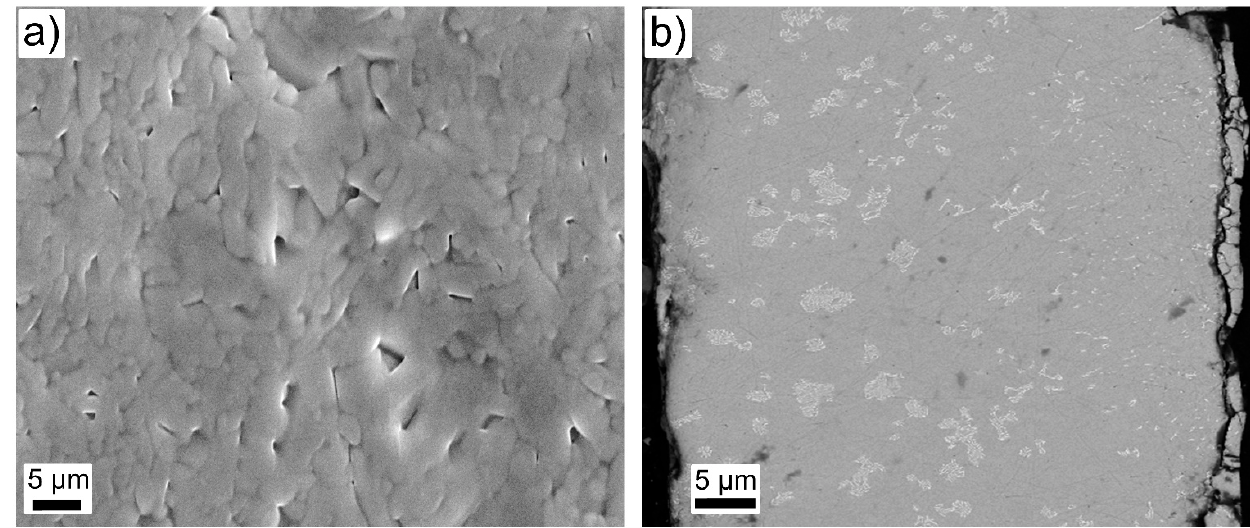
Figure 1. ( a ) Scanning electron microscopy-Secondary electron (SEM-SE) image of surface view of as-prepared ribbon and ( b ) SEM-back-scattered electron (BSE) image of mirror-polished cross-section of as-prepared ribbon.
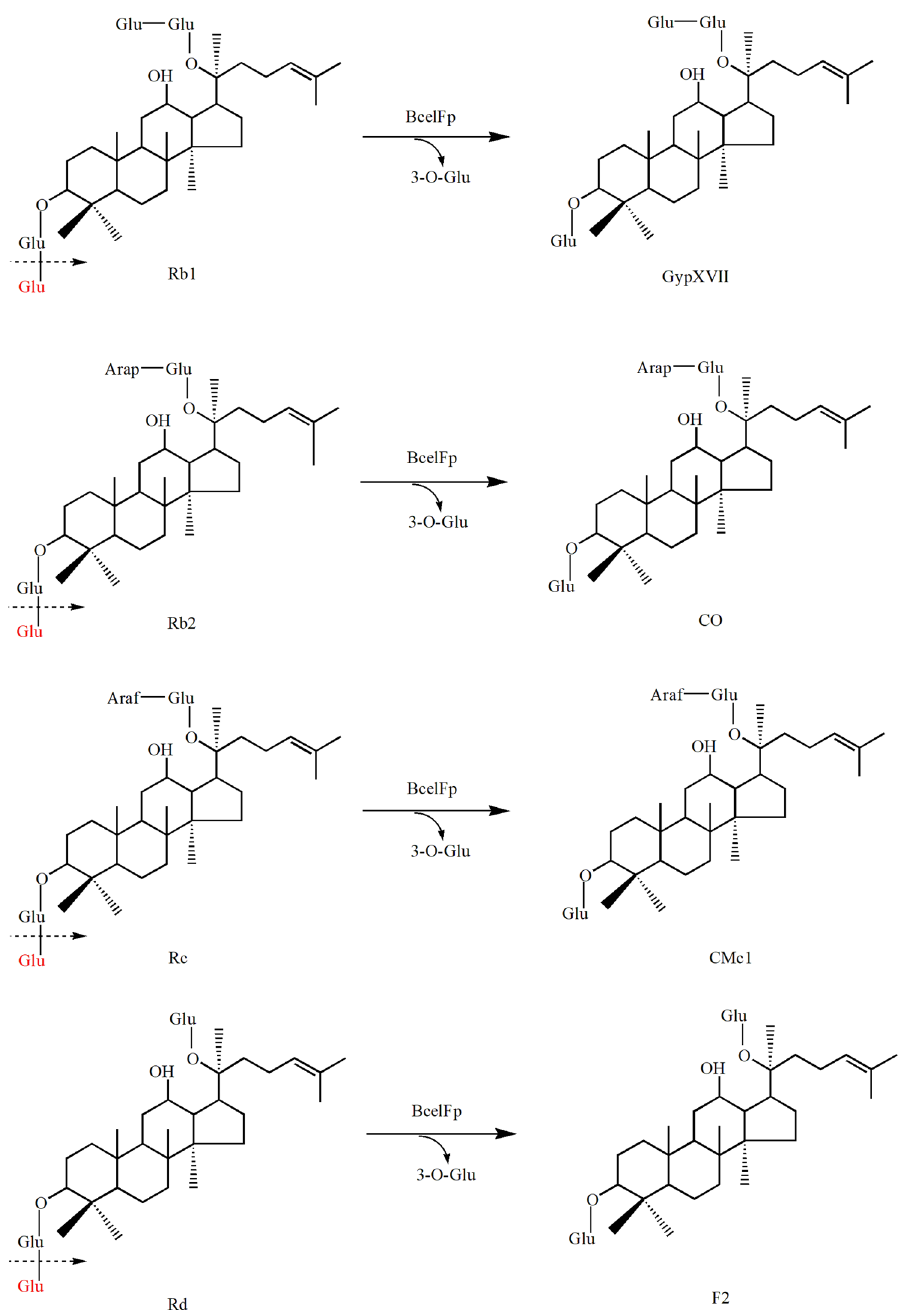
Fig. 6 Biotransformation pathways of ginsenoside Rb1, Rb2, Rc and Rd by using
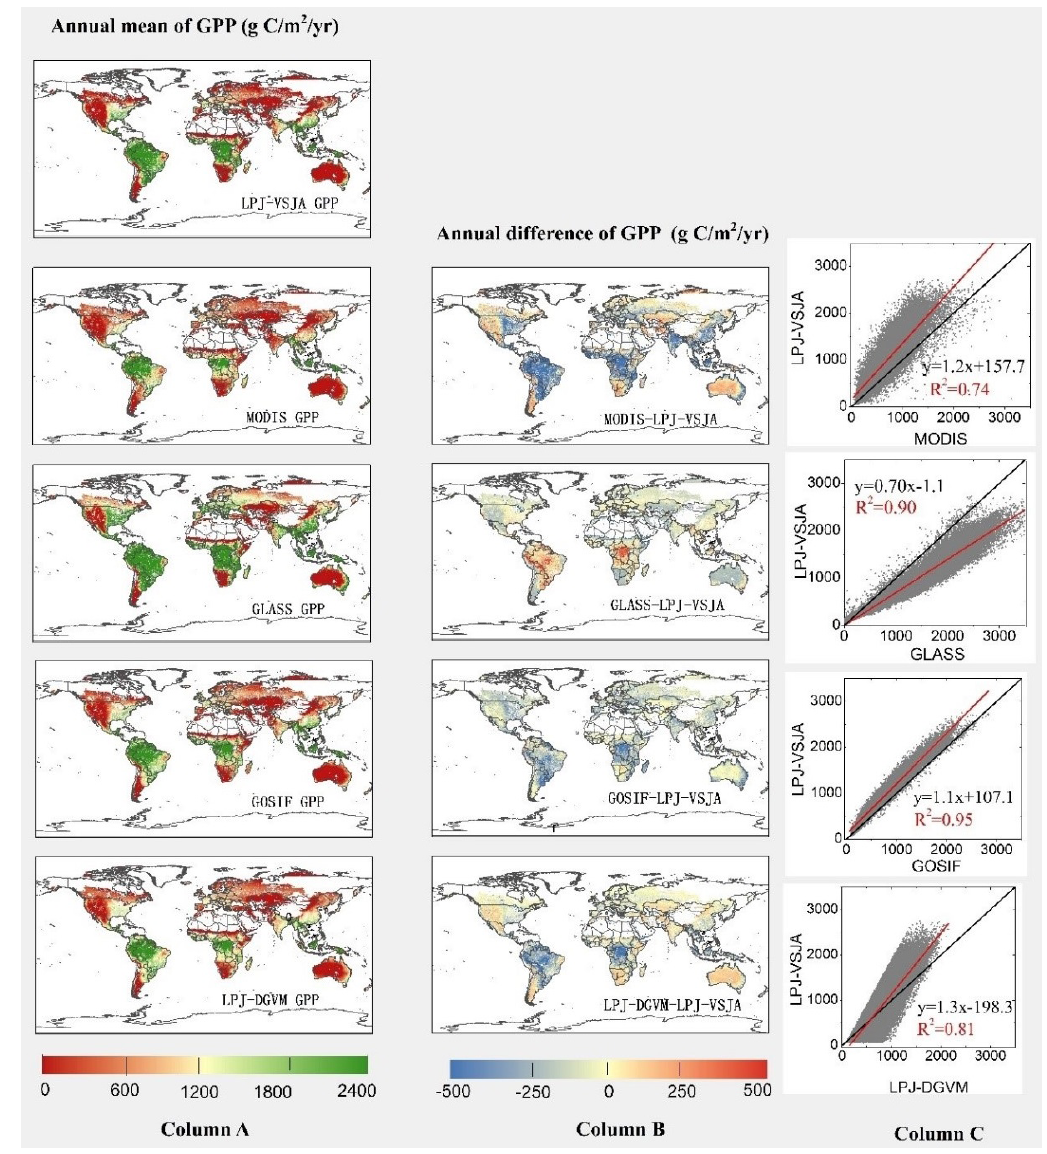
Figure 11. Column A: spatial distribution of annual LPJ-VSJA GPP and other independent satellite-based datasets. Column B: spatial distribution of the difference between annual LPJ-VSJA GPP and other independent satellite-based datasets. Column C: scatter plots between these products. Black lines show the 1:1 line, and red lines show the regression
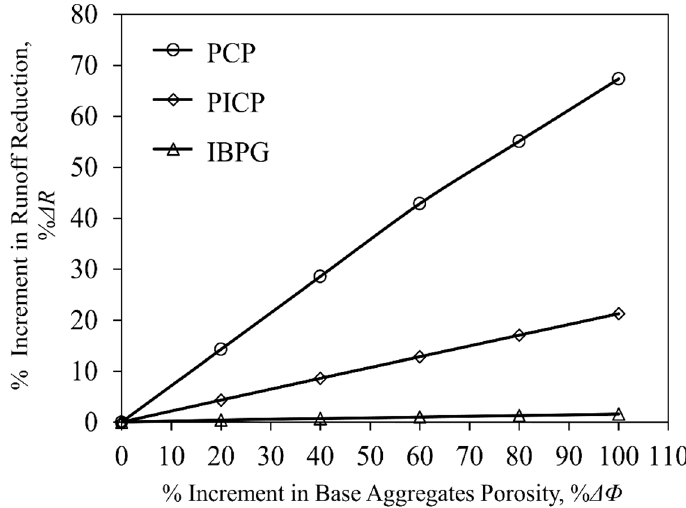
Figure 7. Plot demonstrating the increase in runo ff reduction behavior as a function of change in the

The problem: Your reply must match the data above line for line, except that it holds no pictures.

Solution below:
Figure 1. ( a ) Scanning electron microscopy-Secondary electron (SEM-SE) image of surface view of as-prepared ribbon and ( b ) SEM-back-scattered electron (BSE) image of mirror-polished cross-section of as-prepared ribbon.
Fig. 6 Biotransformation pathways of ginsenoside Rb1, Rb2, Rc and Rd by using
Figure 11. Column A: spatial distribution of annual LPJ-VSJA GPP and other independent satellite-based datasets. Column B: spatial distribution of the difference between annual LPJ-VSJA GPP and other independent satellite-based datasets. Column C: scatter plots between these products. Black lines show the 1:1 line, and red lines show the regression
Figure 7. Plot demonstrating the increase in runo ff reduction behavior as a function of change in the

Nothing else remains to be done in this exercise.